> **Short exercise**:
Could you print, unchanged, the lines of the items from the one with "class: Liliopsida" up to and including the last line?

> **Material shown**:
┄┄┄┄┄┄┄┄┄┄
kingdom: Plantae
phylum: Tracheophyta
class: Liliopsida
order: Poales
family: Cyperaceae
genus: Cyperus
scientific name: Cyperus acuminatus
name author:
┄┄┄┄┄┄┄┄┄┄
> **Full output**:
class: Liliopsida
order: Poales
family: Cyperaceae
genus: Cyperus
scientific name: Cyperus acuminatus
name author:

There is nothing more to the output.